Reste à savoir s'il parviendra à faire passer ses propositions sans parti pour les relayer au Parlement, où se situe l'essentiel du pouvoir en vertu de la Constitution de 2014.
La nouvelle assemblée sera composée d'une multitude de partis divergents, ce qui augure de négociations ardues pour former un gouvernement -cette tâche doit être confiée à Ennahdha courant novembre- alors que s'accumulent les urgences socio-économiques.
"La Tunisie est désormais face à l'incertitude", souligne Michael Ayari, analyste pour le centre de résolution de conflits Crisis Group. "Personne ne sait comment Saied va utiliser sa forte légitimité, qui incarne une volonté populaire de changement."

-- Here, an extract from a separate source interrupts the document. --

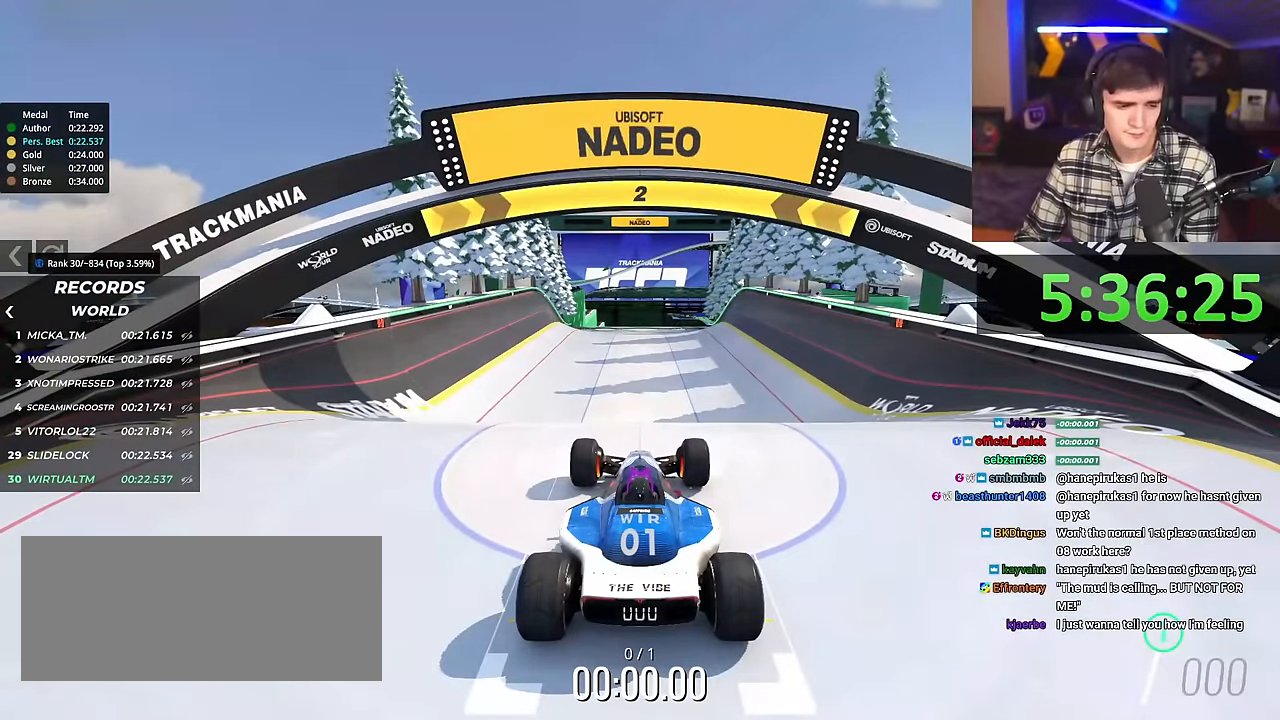
{"keys": ["up"], "events": []}
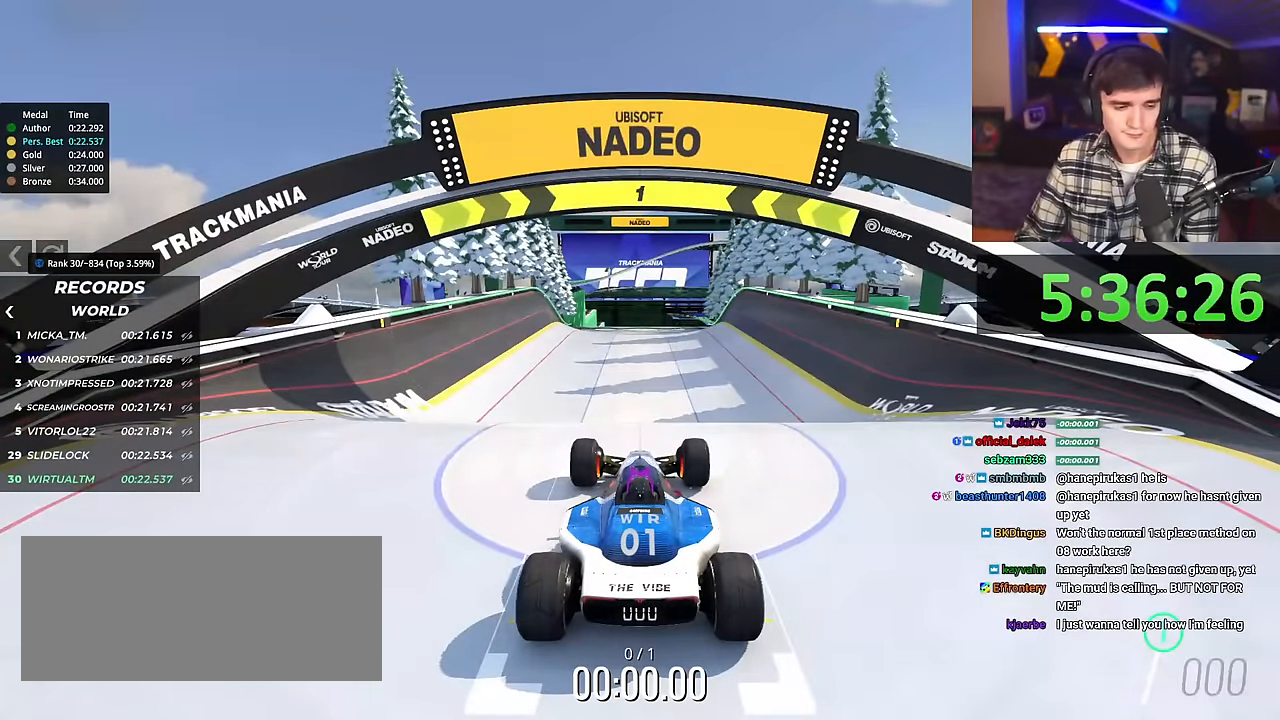
{"keys": ["up"], "events": []}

Vu la difficulté de faire passer les réformes qu'il prône via un Parlement fragmenté, il pourrait se retrouver isolé au palais de Carthage. Ou encore se saisir des textes qu'il connait parfaitement pour prendre les initiatives législatives que lui accorde la Constitution.
Saied devrait prêter serment d'ici fin octobre, selon la présidence. Il doit prendre la relève du chef de l'Etat par intérim Mohammed Ennaceur, nommé pour 90 jours après le décès en juillet du premier président élu démocratiquement au suffrage universel, Béji Caïd Essebsi.